DATA TO EXAMINE:
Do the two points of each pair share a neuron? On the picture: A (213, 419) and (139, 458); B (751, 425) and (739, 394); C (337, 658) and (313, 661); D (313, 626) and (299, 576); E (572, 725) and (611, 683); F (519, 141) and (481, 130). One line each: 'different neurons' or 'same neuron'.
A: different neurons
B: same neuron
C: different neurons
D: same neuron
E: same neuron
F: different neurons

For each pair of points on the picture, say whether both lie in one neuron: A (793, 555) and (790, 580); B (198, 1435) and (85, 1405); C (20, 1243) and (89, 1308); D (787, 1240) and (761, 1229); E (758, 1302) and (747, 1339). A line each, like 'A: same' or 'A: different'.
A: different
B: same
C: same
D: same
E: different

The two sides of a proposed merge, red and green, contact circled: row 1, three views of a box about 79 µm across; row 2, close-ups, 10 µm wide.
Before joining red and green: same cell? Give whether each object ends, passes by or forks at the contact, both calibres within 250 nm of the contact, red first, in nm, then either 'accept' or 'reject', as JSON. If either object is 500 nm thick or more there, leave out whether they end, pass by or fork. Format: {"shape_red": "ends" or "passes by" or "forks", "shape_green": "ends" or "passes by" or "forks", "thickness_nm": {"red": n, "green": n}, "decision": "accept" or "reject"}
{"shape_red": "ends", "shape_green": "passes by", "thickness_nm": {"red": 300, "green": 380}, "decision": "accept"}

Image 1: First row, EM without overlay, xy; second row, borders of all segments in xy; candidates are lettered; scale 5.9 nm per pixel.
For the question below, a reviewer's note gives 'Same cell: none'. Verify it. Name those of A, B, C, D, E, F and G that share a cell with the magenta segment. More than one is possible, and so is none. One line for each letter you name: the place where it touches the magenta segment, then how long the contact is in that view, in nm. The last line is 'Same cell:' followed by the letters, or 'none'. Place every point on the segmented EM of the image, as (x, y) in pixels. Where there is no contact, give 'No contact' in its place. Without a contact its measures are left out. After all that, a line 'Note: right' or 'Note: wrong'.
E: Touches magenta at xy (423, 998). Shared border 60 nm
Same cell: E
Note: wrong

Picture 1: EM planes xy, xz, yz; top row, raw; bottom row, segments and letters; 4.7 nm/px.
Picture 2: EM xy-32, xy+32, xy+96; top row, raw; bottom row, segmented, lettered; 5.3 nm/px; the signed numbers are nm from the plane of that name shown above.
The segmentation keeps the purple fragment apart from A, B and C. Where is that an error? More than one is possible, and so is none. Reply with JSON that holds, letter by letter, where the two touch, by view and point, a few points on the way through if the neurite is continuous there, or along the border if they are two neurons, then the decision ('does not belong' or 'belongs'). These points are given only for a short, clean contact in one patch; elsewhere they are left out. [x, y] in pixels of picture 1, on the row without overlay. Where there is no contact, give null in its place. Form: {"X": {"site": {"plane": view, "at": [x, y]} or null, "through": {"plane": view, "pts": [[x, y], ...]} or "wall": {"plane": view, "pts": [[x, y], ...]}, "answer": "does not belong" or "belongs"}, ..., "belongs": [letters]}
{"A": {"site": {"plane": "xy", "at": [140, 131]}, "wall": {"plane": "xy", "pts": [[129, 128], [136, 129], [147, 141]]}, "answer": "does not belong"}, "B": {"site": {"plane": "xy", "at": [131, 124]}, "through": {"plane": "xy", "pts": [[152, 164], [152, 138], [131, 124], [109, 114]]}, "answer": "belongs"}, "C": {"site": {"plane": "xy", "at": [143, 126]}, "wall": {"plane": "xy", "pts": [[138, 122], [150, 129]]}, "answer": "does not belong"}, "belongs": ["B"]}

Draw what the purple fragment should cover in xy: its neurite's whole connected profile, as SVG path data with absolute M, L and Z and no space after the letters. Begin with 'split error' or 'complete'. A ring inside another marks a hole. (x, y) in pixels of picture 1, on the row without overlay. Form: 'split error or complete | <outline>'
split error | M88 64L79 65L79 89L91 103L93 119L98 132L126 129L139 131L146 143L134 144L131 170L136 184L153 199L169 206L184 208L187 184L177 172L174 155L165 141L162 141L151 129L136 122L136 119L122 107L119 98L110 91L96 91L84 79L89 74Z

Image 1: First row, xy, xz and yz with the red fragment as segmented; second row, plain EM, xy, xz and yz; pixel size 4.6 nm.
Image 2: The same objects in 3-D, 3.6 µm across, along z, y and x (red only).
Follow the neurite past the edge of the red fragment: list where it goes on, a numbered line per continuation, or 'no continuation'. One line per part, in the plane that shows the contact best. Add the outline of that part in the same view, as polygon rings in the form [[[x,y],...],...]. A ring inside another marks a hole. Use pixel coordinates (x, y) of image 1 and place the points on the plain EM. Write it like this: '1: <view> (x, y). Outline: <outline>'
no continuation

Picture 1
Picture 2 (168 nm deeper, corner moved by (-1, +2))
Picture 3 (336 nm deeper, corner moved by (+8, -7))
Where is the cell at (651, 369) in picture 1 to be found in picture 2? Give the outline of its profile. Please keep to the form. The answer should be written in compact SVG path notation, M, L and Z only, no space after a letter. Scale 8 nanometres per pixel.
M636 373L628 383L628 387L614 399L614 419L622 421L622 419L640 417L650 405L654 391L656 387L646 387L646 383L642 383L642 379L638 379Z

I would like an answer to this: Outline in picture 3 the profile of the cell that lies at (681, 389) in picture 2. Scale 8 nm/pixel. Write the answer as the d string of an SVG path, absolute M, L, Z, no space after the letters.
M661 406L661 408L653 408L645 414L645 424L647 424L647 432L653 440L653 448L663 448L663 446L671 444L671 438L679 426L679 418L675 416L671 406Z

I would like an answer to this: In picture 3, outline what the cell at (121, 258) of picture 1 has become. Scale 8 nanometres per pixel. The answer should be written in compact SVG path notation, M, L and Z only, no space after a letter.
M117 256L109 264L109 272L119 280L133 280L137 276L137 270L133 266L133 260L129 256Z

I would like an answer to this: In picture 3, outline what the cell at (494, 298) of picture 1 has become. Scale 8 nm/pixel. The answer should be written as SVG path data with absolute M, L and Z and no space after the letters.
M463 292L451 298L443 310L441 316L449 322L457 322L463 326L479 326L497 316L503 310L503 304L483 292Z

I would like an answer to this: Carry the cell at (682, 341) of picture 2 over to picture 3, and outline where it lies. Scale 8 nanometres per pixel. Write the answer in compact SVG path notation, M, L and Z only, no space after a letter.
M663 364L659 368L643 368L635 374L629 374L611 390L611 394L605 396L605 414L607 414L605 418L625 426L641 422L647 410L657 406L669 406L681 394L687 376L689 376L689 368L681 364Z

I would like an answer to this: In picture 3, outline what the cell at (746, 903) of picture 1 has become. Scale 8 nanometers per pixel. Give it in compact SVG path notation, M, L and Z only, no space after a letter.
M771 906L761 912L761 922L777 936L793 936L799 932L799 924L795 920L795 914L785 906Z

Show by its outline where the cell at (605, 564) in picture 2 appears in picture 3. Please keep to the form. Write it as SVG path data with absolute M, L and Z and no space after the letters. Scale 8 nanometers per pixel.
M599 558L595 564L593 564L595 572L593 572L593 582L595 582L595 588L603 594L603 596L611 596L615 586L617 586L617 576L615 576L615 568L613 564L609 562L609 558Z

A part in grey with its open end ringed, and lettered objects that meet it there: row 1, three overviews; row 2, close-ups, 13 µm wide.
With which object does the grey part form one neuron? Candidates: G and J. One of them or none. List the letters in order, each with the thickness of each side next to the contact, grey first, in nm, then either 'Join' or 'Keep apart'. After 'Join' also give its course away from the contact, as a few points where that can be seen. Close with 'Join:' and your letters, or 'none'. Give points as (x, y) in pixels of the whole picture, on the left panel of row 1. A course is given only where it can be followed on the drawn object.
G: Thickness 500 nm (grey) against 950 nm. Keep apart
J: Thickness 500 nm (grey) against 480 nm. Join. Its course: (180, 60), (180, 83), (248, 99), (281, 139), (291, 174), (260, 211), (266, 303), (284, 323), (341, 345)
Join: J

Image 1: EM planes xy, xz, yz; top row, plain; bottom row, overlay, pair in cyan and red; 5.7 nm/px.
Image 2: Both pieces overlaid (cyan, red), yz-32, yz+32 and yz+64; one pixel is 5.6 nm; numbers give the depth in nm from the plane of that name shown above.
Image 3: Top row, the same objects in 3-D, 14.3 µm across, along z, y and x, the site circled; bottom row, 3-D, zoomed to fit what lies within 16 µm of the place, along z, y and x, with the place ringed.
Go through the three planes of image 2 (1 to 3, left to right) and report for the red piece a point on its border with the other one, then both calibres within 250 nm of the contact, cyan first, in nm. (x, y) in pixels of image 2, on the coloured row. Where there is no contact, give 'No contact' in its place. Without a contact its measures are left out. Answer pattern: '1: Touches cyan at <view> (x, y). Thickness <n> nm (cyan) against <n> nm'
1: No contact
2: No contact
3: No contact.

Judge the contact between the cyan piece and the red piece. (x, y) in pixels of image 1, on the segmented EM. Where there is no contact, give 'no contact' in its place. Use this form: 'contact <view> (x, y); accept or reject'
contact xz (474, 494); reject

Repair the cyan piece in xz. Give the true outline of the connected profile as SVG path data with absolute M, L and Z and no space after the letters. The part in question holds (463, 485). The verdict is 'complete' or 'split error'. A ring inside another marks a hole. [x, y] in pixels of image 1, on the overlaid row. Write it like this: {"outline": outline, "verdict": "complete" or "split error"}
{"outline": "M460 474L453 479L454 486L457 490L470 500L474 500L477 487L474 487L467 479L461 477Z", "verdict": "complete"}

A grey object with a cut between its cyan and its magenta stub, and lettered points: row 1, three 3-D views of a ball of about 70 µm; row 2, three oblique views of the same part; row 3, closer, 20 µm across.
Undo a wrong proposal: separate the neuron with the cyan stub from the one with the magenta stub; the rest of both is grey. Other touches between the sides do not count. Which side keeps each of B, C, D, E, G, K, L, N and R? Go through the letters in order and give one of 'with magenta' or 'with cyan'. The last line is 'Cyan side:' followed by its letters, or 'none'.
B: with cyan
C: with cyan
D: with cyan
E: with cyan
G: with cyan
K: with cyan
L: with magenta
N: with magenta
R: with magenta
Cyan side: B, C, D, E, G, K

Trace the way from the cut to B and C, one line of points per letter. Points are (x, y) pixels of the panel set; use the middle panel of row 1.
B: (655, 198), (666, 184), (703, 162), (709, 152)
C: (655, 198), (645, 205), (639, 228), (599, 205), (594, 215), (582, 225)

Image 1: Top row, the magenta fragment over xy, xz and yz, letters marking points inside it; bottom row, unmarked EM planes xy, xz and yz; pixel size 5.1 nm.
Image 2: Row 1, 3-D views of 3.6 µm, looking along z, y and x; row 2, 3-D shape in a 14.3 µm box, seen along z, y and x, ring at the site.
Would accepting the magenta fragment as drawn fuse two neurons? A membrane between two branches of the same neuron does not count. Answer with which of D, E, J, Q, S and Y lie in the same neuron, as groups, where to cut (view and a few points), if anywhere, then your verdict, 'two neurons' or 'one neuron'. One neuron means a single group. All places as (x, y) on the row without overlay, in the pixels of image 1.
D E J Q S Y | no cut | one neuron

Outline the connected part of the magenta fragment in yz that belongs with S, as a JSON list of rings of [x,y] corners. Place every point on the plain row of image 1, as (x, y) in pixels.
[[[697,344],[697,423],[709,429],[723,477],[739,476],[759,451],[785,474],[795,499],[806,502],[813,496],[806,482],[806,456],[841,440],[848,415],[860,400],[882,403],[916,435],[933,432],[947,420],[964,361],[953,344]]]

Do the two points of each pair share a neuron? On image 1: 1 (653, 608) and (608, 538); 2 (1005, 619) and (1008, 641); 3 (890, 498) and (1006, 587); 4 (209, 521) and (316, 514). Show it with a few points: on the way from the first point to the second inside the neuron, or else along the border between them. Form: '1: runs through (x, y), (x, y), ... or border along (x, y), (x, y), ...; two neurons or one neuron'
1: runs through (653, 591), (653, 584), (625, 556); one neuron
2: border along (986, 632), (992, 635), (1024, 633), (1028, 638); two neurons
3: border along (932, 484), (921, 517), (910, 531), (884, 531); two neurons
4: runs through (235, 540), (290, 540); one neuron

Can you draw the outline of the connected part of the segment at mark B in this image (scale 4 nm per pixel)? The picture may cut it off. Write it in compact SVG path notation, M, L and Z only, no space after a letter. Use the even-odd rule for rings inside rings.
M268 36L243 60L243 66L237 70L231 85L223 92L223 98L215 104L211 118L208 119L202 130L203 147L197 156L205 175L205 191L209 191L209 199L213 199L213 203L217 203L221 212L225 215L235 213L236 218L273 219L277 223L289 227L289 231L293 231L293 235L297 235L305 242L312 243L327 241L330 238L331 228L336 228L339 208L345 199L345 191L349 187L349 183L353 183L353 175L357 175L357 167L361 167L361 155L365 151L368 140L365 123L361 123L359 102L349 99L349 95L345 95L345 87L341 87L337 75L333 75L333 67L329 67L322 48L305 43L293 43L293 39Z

REQUIREMENT:
The reply should consist solely of the lines above from the one that has "Image 1: EM" through the one that has "Image 2: Both", reproduced exactly.

WORKED SOLUTION:
Image 1: EM planes xy, xz, yz; top row, plain; bottom row, overlay, pair in cyan and red; 5.7 nm/px.
Image 2: Both pieces overlaid (cyan, red), yz-32, yz+32 and yz+64; one pixel is 5.6 nm; numbers give the depth in nm from the plane of that name shown above.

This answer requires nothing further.